Hi, yes you're right. I misinterpreted what they say "CCA vectors".

brando90 commented 2 years ago

@moskomule also shouldn't we be using the centered x's, y's when do the rest of the computations? (note the current code uses the input x, y)

brando90 commented 2 years ago

Hi, yes you're right. I misinterpreted what they say "CCA vectors".

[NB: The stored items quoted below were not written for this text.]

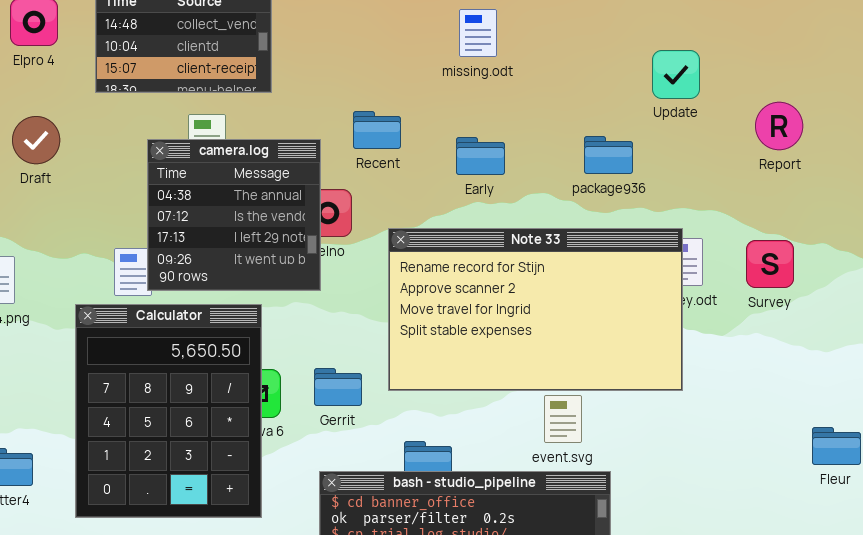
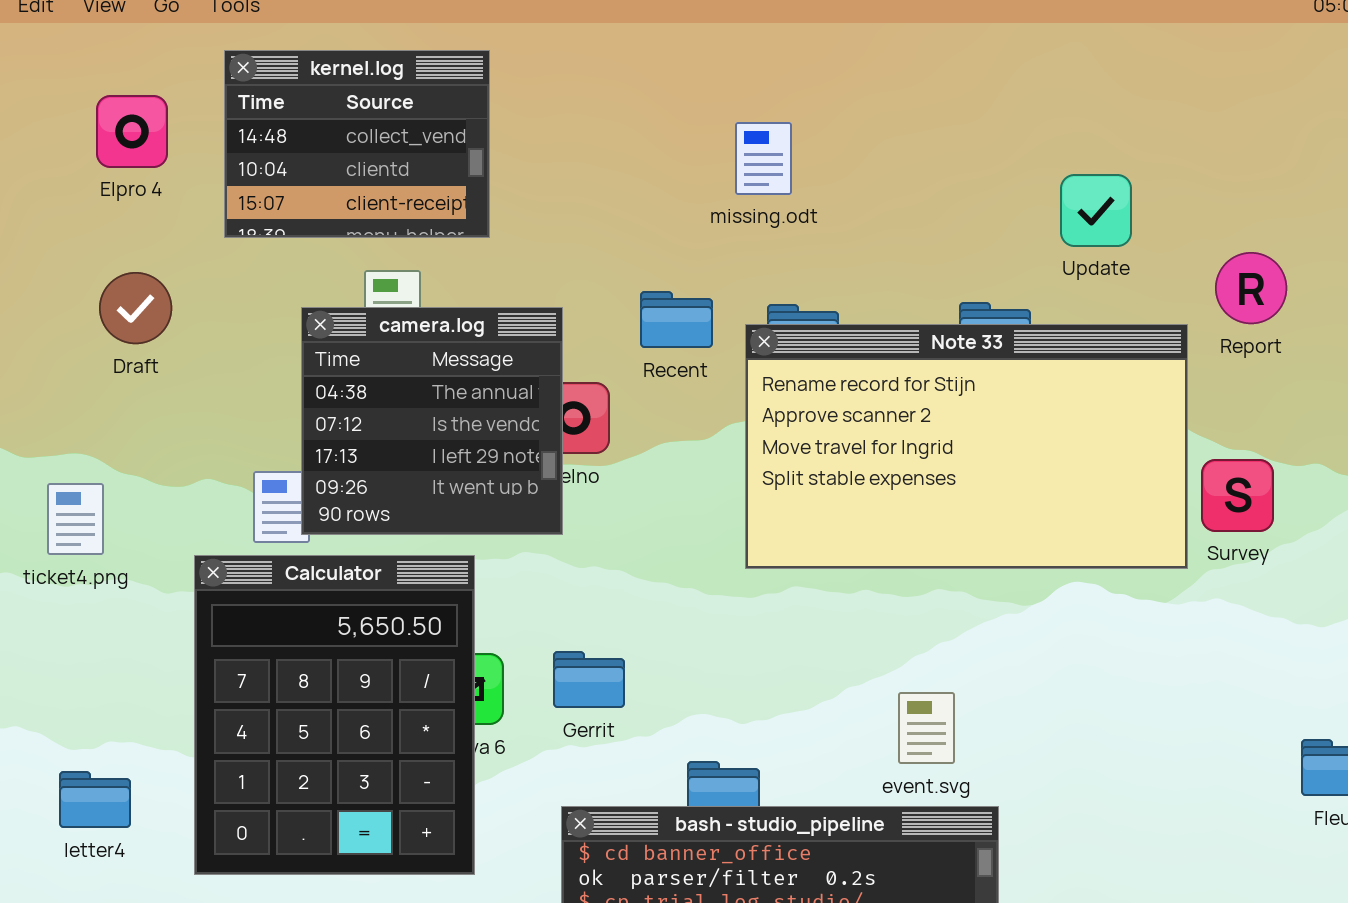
missing.odt: [459,9,497,57] -> [735,122,792,195], moved
Recent: [353,111,401,149] -> [640,291,713,348], moved
Note 33: [388,228,683,391] -> [745,324,1188,569], moved

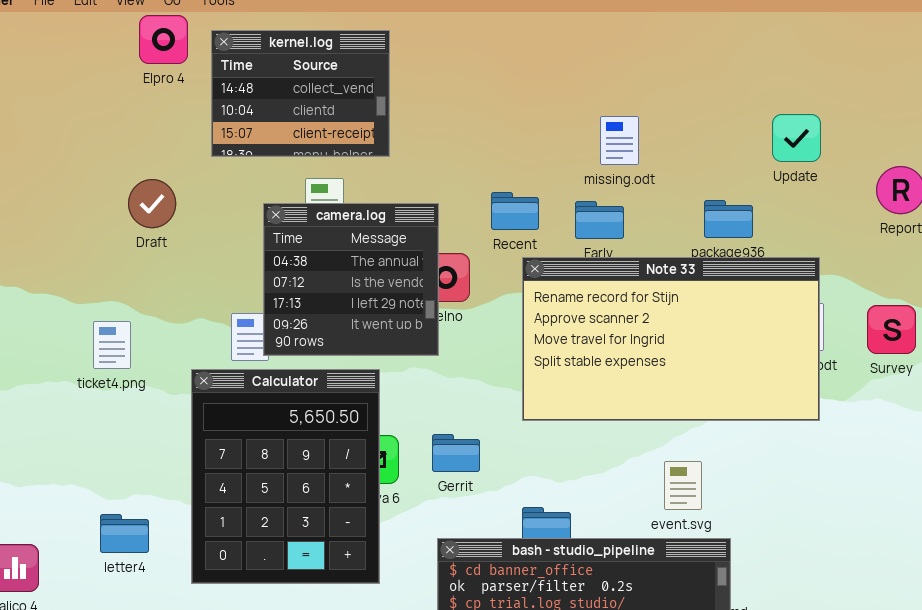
Elpro 4: [96,95,168,168] -> [139,15,188,64], moved
missing.odt: [735,122,792,195] -> [600,116,639,165], moved
Note 33: [745,324,1188,569] -> [522,257,820,421], moved

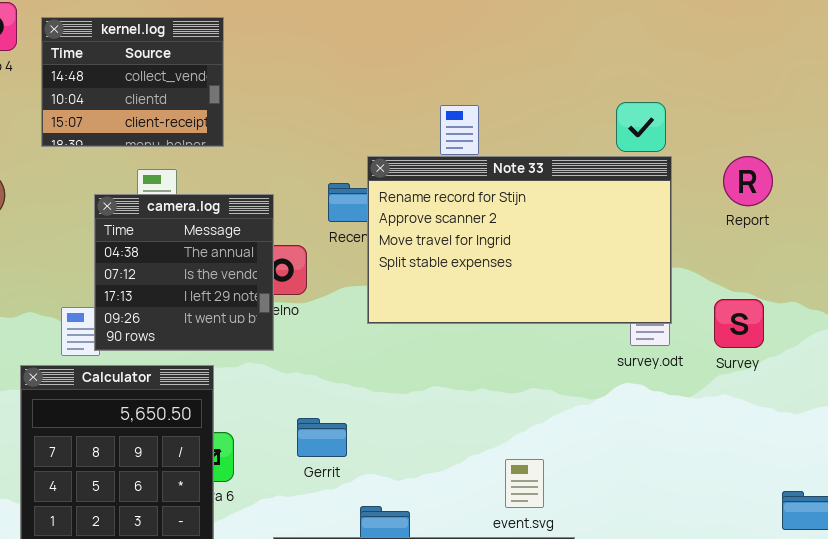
Note 33: [522,257,820,421] -> [367,156,672,324], moved
Gerrit: [432,434,480,472] -> [297,418,347,457], moved

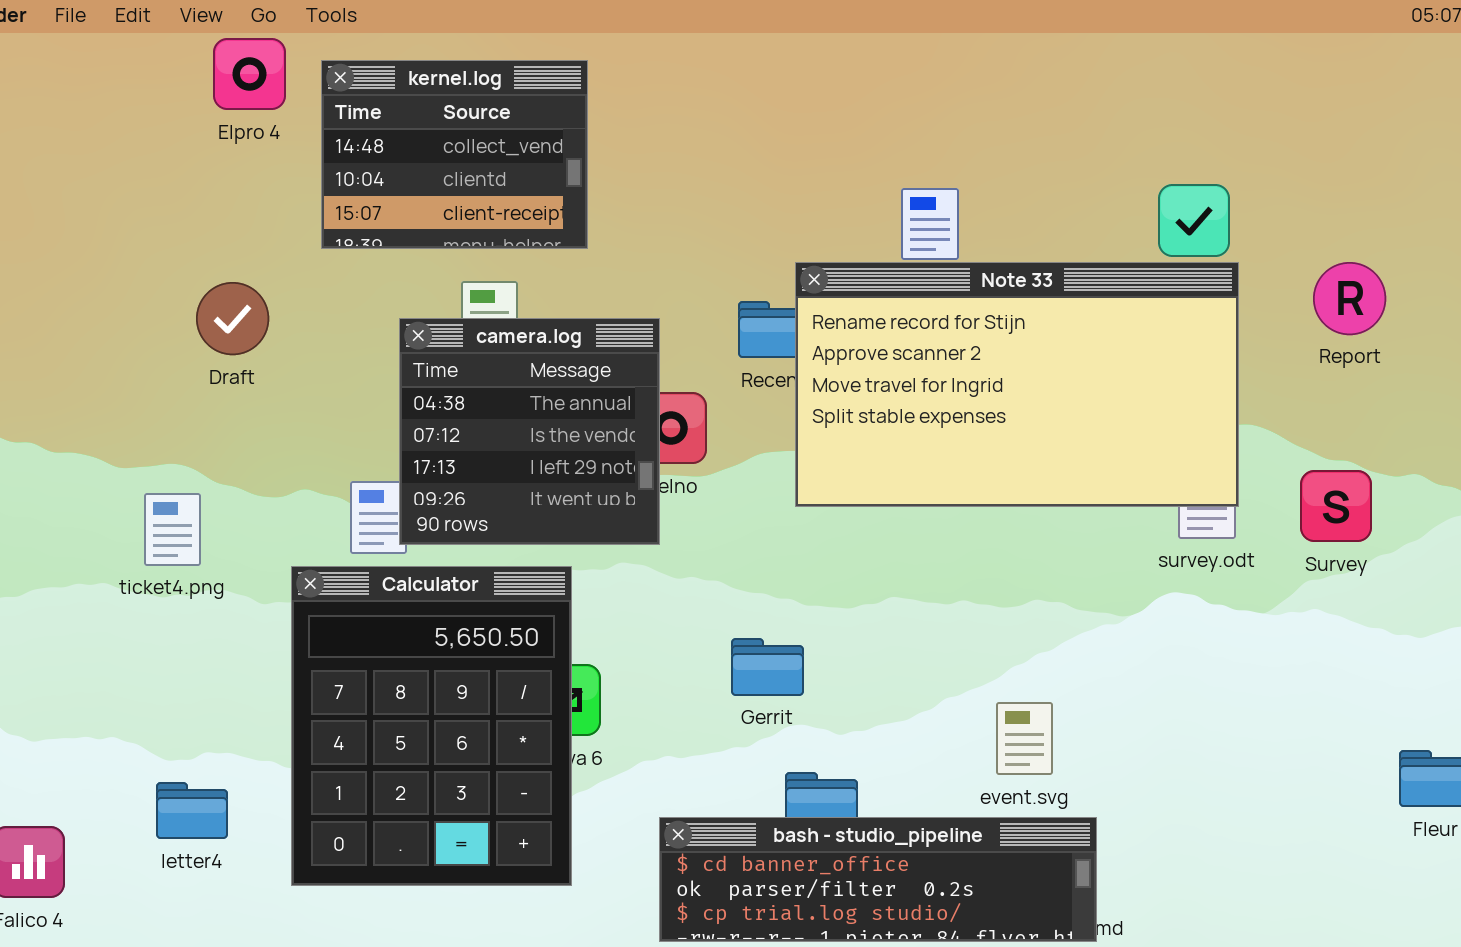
Gerrit: [297,418,347,457] -> [731,638,804,696], moved

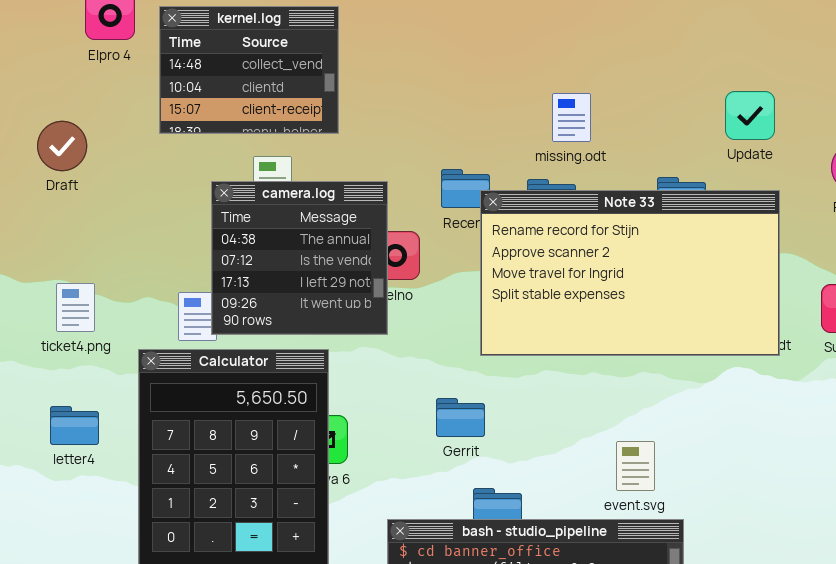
Note 33: [795,262,1239,507] -> [480,190,780,356], moved
Draft: [196,282,269,355] -> [37,121,87,171], moved
ticket4.png: [144,493,201,566] -> [56,283,95,332], moved
letter4: [156,782,228,839] -> [50,406,99,445], moved

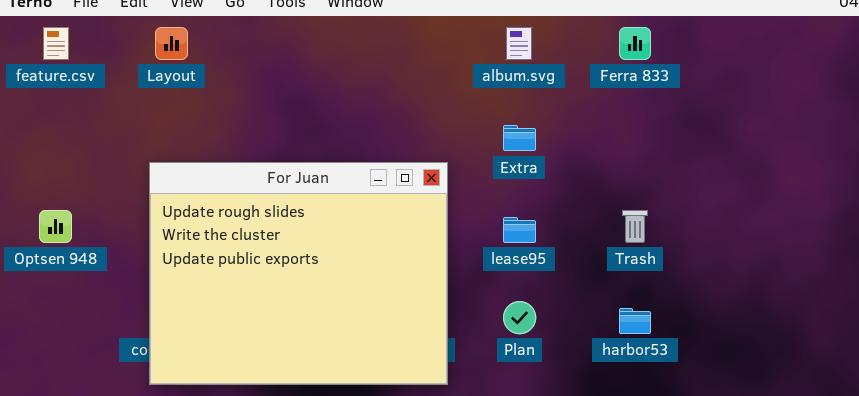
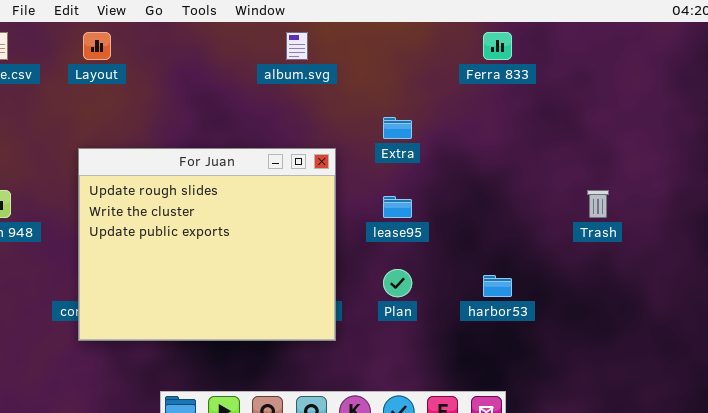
album.svg: [506,27,532,60] -> [286,32,308,60], moved
Trash: [622,210,648,243] -> [587,190,609,218], moved

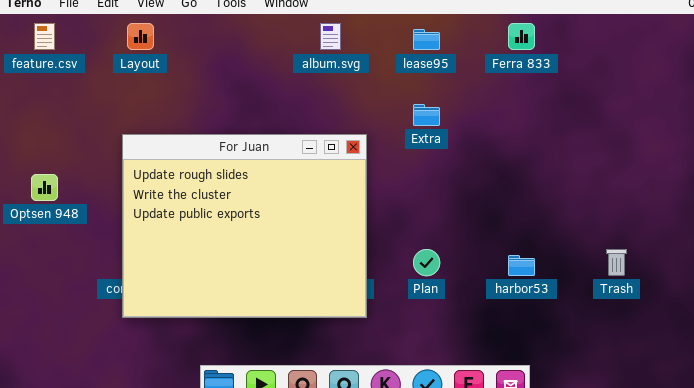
Trash: [587,190,609,218] -> [606,249,627,276], moved
lease95: [383,196,412,218] -> [413,29,440,50], moved

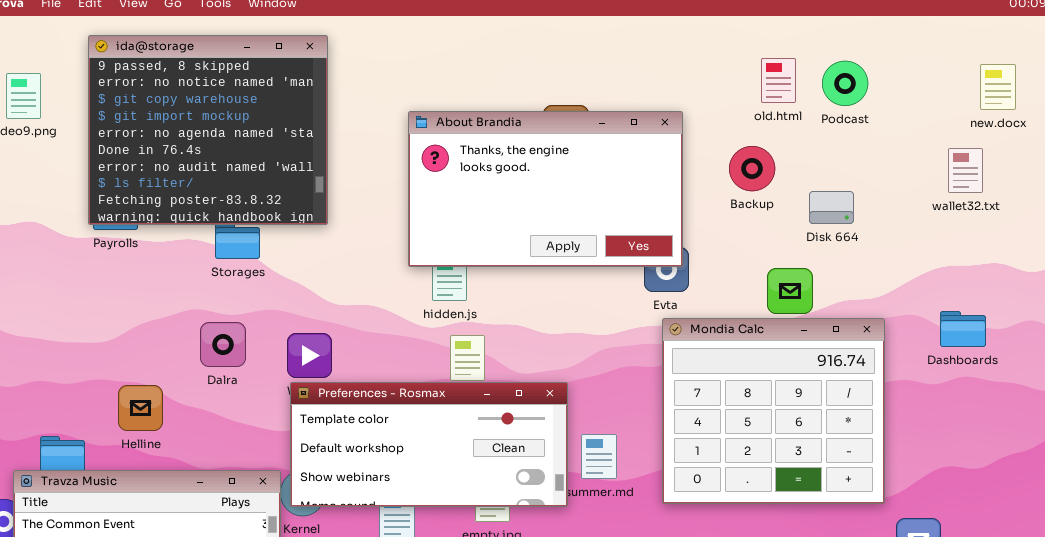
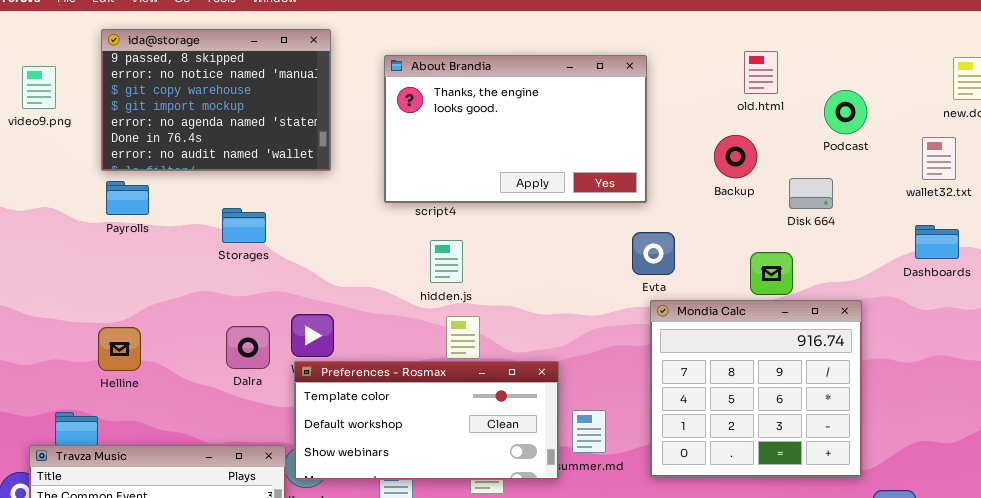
ida@storage: [88,35,328,225] -> [101,29,331,171], resized
Podcast: [822,61,868,106] -> [824,90,867,134], moved
About Brandia: [408,111,683,267] -> [384,55,647,203], moved
Dashboards: [940,311,986,347] -> [915,225,959,259], moved
Dalra: [200,322,246,367] -> [226,326,270,369], moved
Helline: [118,385,163,431] -> [98,327,141,371], moved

here is the corrected implementation with the if statement too:

def pwcca_distance3(x: Tensor,
                    y: Tensor,
                    backend: str,
                    use_layer_matrix: Optional[str] = None,
                    epsilon: float = 1e-10
                    ) -> Tensor:
    """ Projection Weighted CCA proposed in Marcos et al. 2018.

    Args:
        x: input tensor of Shape NxD1, where it's recommended that N>Di
        y: input tensor of Shape NxD2, where it's recommended that N>Di
        backend: svd or qr

    Returns:

    """
    x = _zero_mean(x, dim=0)
    y = _zero_mean(y, dim=0)
    # x = _divide_by_max(_zero_mean(x, dim=0))
    # y = _divide_by_max(_zero_mean(y, dim=0))
    B, D1 = x.size()
    B2, D2 = y.size()
    assert B == B2
    C_ = min(D1, D2)
    a, b, diag = cca(x, y, backend)
    C = diag.size(0)
    assert (C == C_)
    assert a.size() == torch.Size([D1, C])
    assert diag.size() == torch.Size([C])
    assert b.size() == torch.Size([D2, C])
    if use_layer_matrix is None:
        # sigma_xx_approx = x
        # sigma_yy_approx = y
        sigma_xx_approx = x.T @ x
        sigma_yy_approx = y.T @ y
        x_diag = torch.diag(sigma_xx_approx.abs())
        y_diag = torch.diag(sigma_yy_approx.abs())
        x_idxs = (x_diag >= epsilon)
        y_idxs = (y_diag >= epsilon)
        use_layer_matrix: str = 'x' if x_idxs.sum() <= y_idxs.sum() else 'y'
    if use_layer_matrix == 'x':
        x_tilde = x @ a
        assert x_tilde.size() == torch.Size([B, C])
        x_tilde, _ = torch.linalg.qr(input=x_tilde)
        assert x_tilde.size() == torch.Size([B, C])
        alpha_tilde_dot_x_abs = (x_tilde.T @ x).abs_()
        assert alpha_tilde_dot_x_abs.size() == torch.Size([C, D1])
        alpha_tilde = alpha_tilde_dot_x_abs.sum(dim=1)
        assert alpha_tilde.size() == torch.Size([C])
    elif use_layer_matrix == 'y':
        y_tilde = y @ b
        assert y_tilde.size() == torch.Size([B, C])
        y_tilde, _ = torch.linalg.qr(input=y_tilde)
        assert y_tilde.size() == torch.Size([B, C])
        alpha_tilde_dot_y_abs = (y_tilde.T @ y).abs_()
        assert alpha_tilde_dot_y_abs.size() == torch.Size([C, D2])
        alpha_tilde = alpha_tilde_dot_y_abs.sum(dim=1)
        assert alpha_tilde.size() == torch.Size([C])
    else:
        raise ValueError(f"Invalid input: {use_layer_matrix=}")
    assert alpha_tilde.size() == torch.Size([C])
    alpha = alpha_tilde / alpha_tilde.sum()
    assert alpha_tilde.size() == torch.Size([C])
    return 1.0 - (alpha @ diag)

fee free to remove the asserts.

brando90 commented 2 years ago

note that despite all that effort I still can't match their pwcca value:

Google's: pwcca_mean=0.21446671574218149
Google's (fixed): pwcca_mean2=0.21446671574218149
Our code: pwcca_ultimateanatome=tensor(0.2131, dtype=torch.float64)
Our code: pwcca_ultimateanatome_L1=tensor(0.2131, dtype=torch.float64)
Our code: pwcca_ultimateanatome_L2=tensor(0.2120, dtype=torch.float64)
Our code: pwcca_extended_anatome=tensor(0.2112, dtype=torch.float64)
Our code: pwcca_extended_anatome_L1=tensor(0.2112, dtype=torch.float64)
Our code: pwcca_extended_anatome_L2=tensor(0.2116, dtype=torch.float64)

which is puzzling because all the previous code - especially your svcca stuff - did match fairly well.

brando90 commented 2 years ago

I can confirm the code I shared above seems to give experiments that are consistent. I suggest we use that one.